Hashtags like #StopKony should be beneficial to a global conversation on human rights…right?

My issue with the rise of #StopKony's popularity was not because it raised awareness of child soldiers and slaves in Uganda, but rather the online community's blind approval of the organization behind it — the controversial non-profit organization Invisible Children and its new video "Kony2012."

I first encountered Invisible Children when a chapter was established in high school. I was moved by the organization's heart-wrenching videos of African children toting enormous guns and their staggering (I later learned, exaggerated) statistics.

By the numbers, Invisible Children spent nearly nine million dollars last year. Only 32 percent of that figure, however, went toward direct aid in Uganda. As a nonprofit, IC's earnings must be made public, though it has failed to be externally audited it is not accredited by the Better Business Bureau. Basically, Invisible Children is a financially questionable organization, yet it continues to receive donations.
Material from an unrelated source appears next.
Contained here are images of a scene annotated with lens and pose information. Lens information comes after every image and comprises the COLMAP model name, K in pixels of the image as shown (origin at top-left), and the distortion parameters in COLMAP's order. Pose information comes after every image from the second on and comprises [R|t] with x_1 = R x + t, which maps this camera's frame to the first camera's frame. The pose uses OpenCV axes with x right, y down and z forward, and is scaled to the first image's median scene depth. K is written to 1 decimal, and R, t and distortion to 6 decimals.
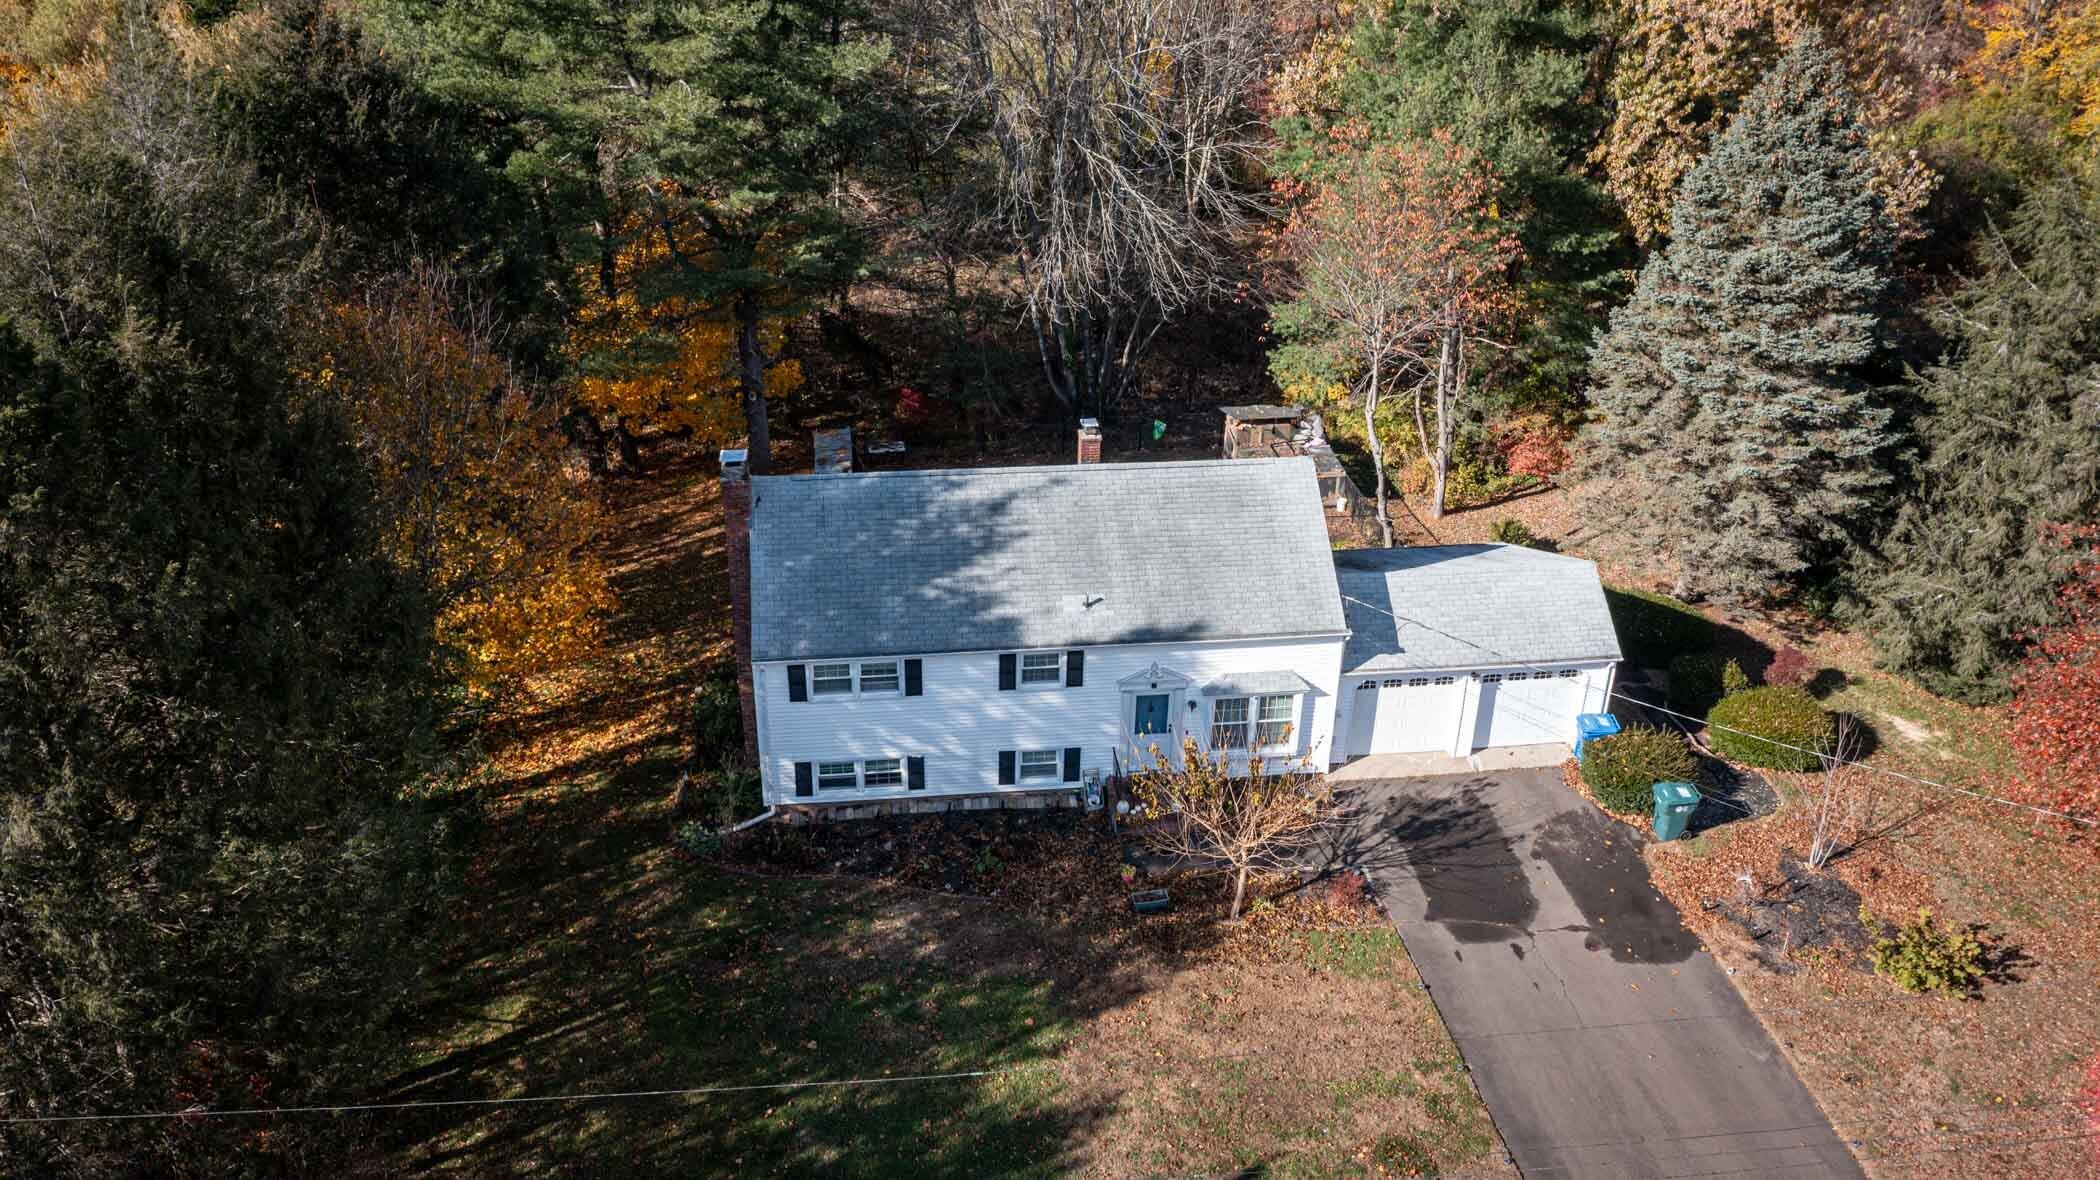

Besides supporting an organization that's lacking in financial transparency, those users who retweeted #StopKony were largely unaware of the solutions Invisible Children proposes to end child soldiering. Military intervention and economic development initiatives with distinctly colonialist undertones are considered the ultimate answer for ending the influence of the LRA, which left Uganda in 2006.

The organization also does not publicize the fact that the U.S. Africa Command has already sent troops to seek Kony on multiple occasions. These failed missions only exacerbated the killing of children — Kony's bodyguards — in retaliation. Instead of first looking toward indigenous solutions to approach this complex historical and political conflict, Invisible Children simplifies the issue to good versus evil. Thus IC's humanitarian agenda shields it from any kind of criticism — after all, who doesn't want to end child warfare in Africa?

I'm not discrediting the terrible reality of the situation. Joseph Kony's evil is undeniable, I'm just not sure exactly how we #StopKony. But there is something to be said about the way people so fervently took up this cause without fully knowing the organization promoting the hashtag. It's ironic that the "Invisible" Children are just now gaining momentum online, because for many local and regional communities, these children have been visible for over 25 years. It's only now — when an expensive, artsy new video takes over Twitter — that child soldiers receive widespread attention.

Social media has revolutionized the way we share and consume media, but that doesn't free us from our responsibility to research and form individual opinions.

Instead of re-posting something our friends "like," we must be diligent about looking into the causes we champion. I just ask that you find out who you support when you hit that "send" button.